"Monday" is guna come over...
but its Thursday?
yeah, but she cant make it.Monday can...so there ya go
shes got a 6th sense for me cheating...the the hailey joel osmound of me getting bjs
he was so drunk I had to hold him up and he started crying when he heard an ambulance siren and said "is that for me?"
im youtubing treadmill accidents. this is what i do at 2:10am
Come outside. The vendor wants to go out strong tonight! Russian hooker interviews. Don't ask. We leave in 3 minutes.
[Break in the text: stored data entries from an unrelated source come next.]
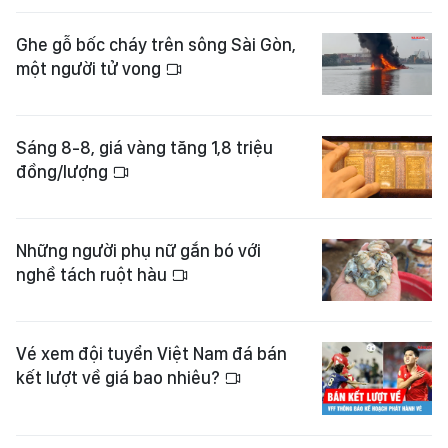
Ghe gỗ bốc cháy trên sông Sài Gòn,
một người tử vong
Sáng 8-8, giá vàng tăng 1,8 triệu
đồng/lượng
Những người phụ nữ gắn bó với
nghề tách ruột hàu
Vé xem đội tuyển Việt Nam đá bán
kết lượt về giá bao nhiêu?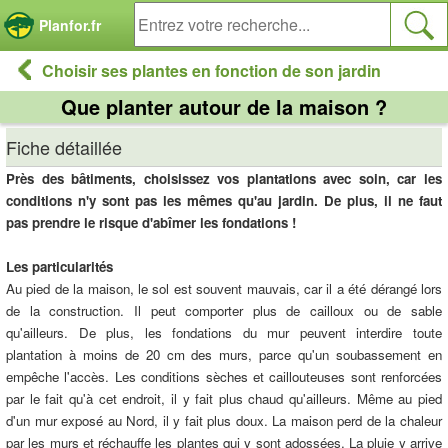
Panneau de gestion des cookies
Planfor.fr
Choisir ses plantes en fonction de son jardin
Que planter autour de la maison ?
Fiche détaillée
Près des bâtiments, choisissez vos plantations avec soin, car les
conditions n'y sont pas les mêmes qu'au jardin. De plus, il ne faut
pas prendre le risque d'abîmer les fondations !
Les particularités
Au pied de la maison, le sol est souvent mauvais, car il a été dérangé lors
de la construction. Il peut comporter plus de cailloux ou de sable
qu'ailleurs. De plus, les fondations du mur peuvent interdire toute
plantation à moins de 20 cm des murs, parce qu'un soubassement en
empêche l'accès. Les conditions sèches et caillouteuses sont renforcées
par le fait qu'à cet endroit, il y fait plus chaud qu'ailleurs. Même au pied
d'un mur exposé au Nord, il y fait plus doux. La maison perd de la chaleur
par les murs et réchauffe les plantes qui y sont adossées. La pluie y arrive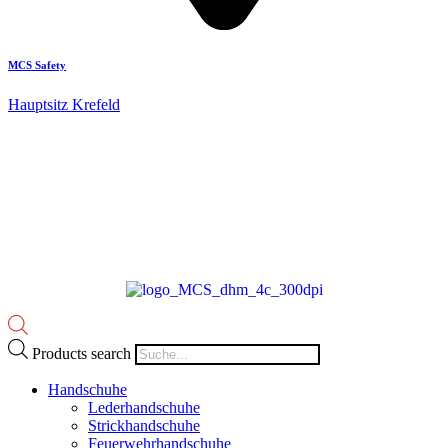
MCS Safety
Hauptsitz Krefeld
Products search
Handschuhe
Lederhandschuhe
Strickhandschuhe
Feuerwehrhandschuhe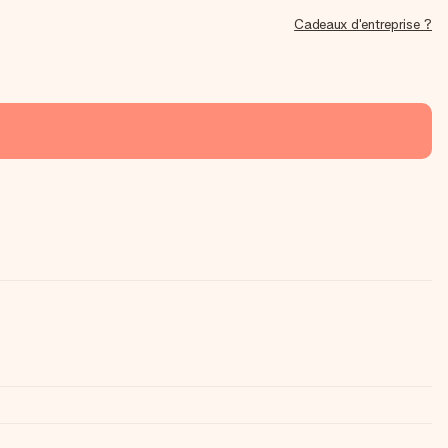
Cadeaux d'entreprise ?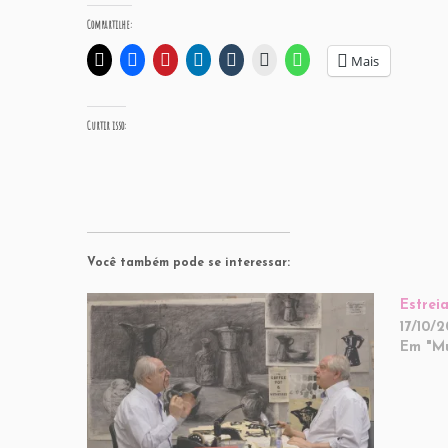
Compartilhe:
Mais
Curtir isso:
Você também pode se interessar:
Estrei
17/10/
Em "M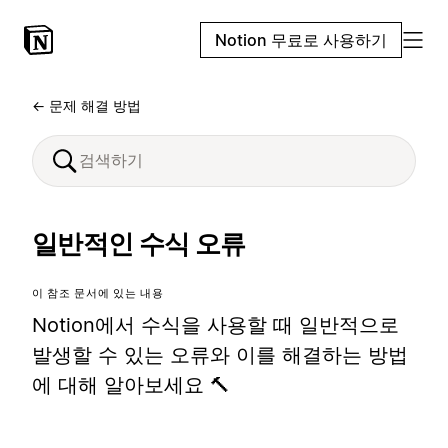
Notion 무료로 사용하기
← 문제 해결 방법
일반적인 수식 오류
이 참조 문서에 있는 내용
Notion에서 수식을 사용할 때 일반적으로
발생할 수 있는 오류와 이를 해결하는 방법
에 대해 알아보세요 🔨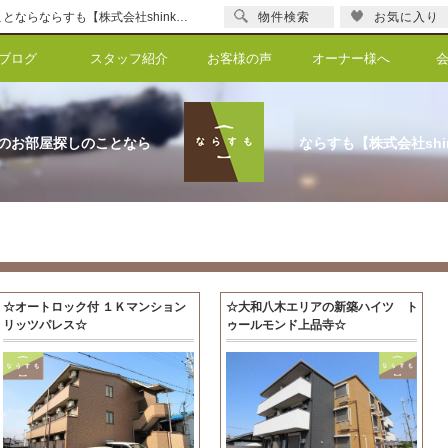
思ったこと不動産の事や日々の出来事を随時配信中！ブログ一覧 | 橿原の賃貸のことならならすも【株式会社shinka】
物件検索
お気に入り
ブログ
スタッフ紹介
お客様の声
オーナー様へ
のお部屋探しのことなら
ならすも【株式会社shi
☆オートロック付 １Ｋマンション
☆大和八木エリアの新築ハイツ ト
リッツパレス☆
ゥールモンド上品寺☆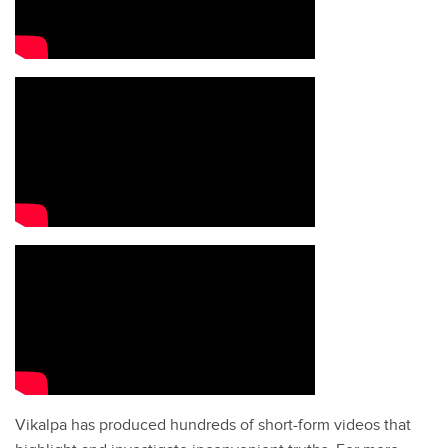
Vikalpa has produced hundreds of short-form videos that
fun fact: in my eskimo family tree i am the only brunette
she was literally 3 feet away from the garbage can, said she couldn't make it, and then proceeded to vomit on the floor in front of everyone in the restaurant
What if we made a bunch of weed butter and then poured the butter into tiny rectangular molds and then chilled it so it was solid again and then wrapped it with the tin foil wrapping from restaurant butter and then left them at restaurants and wreaked utter havoc.
We were hunting our best friend with a BB gun in the backyard. I'd say the vaporizer was a worthy investment at this point.
You got this. You survived the RA last semester (granted you almost got arrested but still.)
New drinking game, drink every time Rhianna says "Work" in her new song.
Definitely accidentally brought drugs into Disneyland. Considering using them.
Apparently karate chopping the fronts off all the paper towel and soap dispensers in the bathrooms isn't even frowned upon. Like even at the third bar when I fell flat on my back trying to jump kick the last one some guy just helped me up and high fived me. America.
As in, legitimately worried. You just sent me a 6 message long text that did not contain any complete words.
When I told the bartender it was my 21st birthday, he looked at me all pissed and said "But you've been drinking here as 21 for the past 2 years.." How do you THINK the night went?
So I take it free shots were a no after that?